# New Cricket Pictures!



## trueblue (Jan 22, 2008)

She's 4 weeks old today, and I got these new pics! Isn't she just perfect??


































I can't believe I have to wait 4 more weeks!!!


----------



## Guest (Feb 8, 2008)

Oh my! That eye patch and that mustache! OH, too cute!


----------



## Amy R. (Jul 1, 2007)

What an adorable puppy. Love the markings!! I like your avatar,too, what a gorgeous fleur d'lis (sp?) !


----------



## Laurief (Nov 7, 2006)

Oh my goodness - what an adorable puppy - 4 weeks??? ughh


----------



## Diana (Oct 23, 2007)

What a sweet face! I love the closeup!:biggrin1:


----------



## Lina (Apr 26, 2007)

Oh my! She is just precious!!! That face is to die for.


----------



## ama0722 (Nov 28, 2006)

She is so cute, she reminds me of a baby panda bear!

Amanda


----------



## good buddy (Feb 20, 2007)

Her markings are really fun! It'll be neat watching how they come to look as she grows!


----------



## maryam187 (Jul 18, 2007)

She's a doll and it looks like she really is going to be a chocolate, cause I see a brown nose, right?


----------



## DAJsMom (Oct 27, 2006)

Definitely looks like a chocolate.
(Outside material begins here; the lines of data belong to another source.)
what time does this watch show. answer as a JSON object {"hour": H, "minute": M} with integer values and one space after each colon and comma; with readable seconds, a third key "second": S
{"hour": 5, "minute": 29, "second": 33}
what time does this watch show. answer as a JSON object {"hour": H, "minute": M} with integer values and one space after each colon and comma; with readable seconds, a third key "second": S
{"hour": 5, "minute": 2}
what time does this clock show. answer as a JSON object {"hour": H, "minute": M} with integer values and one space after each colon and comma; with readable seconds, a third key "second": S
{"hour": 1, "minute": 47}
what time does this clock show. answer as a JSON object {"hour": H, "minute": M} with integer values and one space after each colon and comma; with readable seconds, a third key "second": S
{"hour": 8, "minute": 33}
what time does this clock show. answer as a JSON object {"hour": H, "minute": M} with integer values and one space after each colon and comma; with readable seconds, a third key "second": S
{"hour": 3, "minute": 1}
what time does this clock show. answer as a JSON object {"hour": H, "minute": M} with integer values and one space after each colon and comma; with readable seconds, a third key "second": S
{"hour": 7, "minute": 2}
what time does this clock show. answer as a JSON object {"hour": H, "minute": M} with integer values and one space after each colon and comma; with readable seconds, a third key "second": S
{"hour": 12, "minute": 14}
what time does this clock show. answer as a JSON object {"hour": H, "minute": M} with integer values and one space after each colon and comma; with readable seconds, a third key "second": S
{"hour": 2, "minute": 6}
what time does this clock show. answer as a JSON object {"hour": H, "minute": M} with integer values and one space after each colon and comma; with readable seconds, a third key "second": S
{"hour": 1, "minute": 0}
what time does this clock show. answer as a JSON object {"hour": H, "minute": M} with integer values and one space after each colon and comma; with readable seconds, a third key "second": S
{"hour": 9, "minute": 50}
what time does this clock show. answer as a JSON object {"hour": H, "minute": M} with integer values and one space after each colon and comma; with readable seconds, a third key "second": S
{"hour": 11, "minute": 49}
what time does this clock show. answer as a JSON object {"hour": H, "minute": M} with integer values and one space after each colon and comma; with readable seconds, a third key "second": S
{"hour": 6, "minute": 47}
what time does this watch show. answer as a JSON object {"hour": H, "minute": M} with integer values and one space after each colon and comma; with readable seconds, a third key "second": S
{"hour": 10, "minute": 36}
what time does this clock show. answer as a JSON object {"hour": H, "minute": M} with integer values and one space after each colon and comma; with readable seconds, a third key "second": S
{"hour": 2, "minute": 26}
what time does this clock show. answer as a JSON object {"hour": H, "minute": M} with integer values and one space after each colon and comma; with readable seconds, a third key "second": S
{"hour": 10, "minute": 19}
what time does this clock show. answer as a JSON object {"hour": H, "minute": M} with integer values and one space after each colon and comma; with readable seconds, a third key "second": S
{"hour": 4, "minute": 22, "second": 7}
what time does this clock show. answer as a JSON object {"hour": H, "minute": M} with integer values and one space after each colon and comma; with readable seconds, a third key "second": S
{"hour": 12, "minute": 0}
She is really cute with adorable markings!


----------



## Thumper (Feb 18, 2007)

I LOVE her eye patch, that is going to look SOOO sharp when her hair grows out. And I love the name Cricket. Adorable!

Kara


----------



## pjewel (Apr 11, 2007)

Aww, she is adorable. I love her markings too. In those photos she looks like she's a little sad -- no doubt waiting, impatiently for her new mommy. I know four weeks seems like forever now, but it will go fast.


----------



## Guest (Feb 8, 2008)




----------



## Poornima (Jun 29, 2007)

How adorable is she!


----------



## Brady's mom (Dec 1, 2006)

She is too cute!!!


----------



## Janet Zee (Mar 16, 2007)

ama0722 said:


> She is so cute, she reminds me of a baby panda bear!
> 
> Amanda


I was just going to say the same thing.

Great minds...........!!!!


----------



## Tritia (Nov 17, 2007)

Oh, that face!!! How could you not love it? 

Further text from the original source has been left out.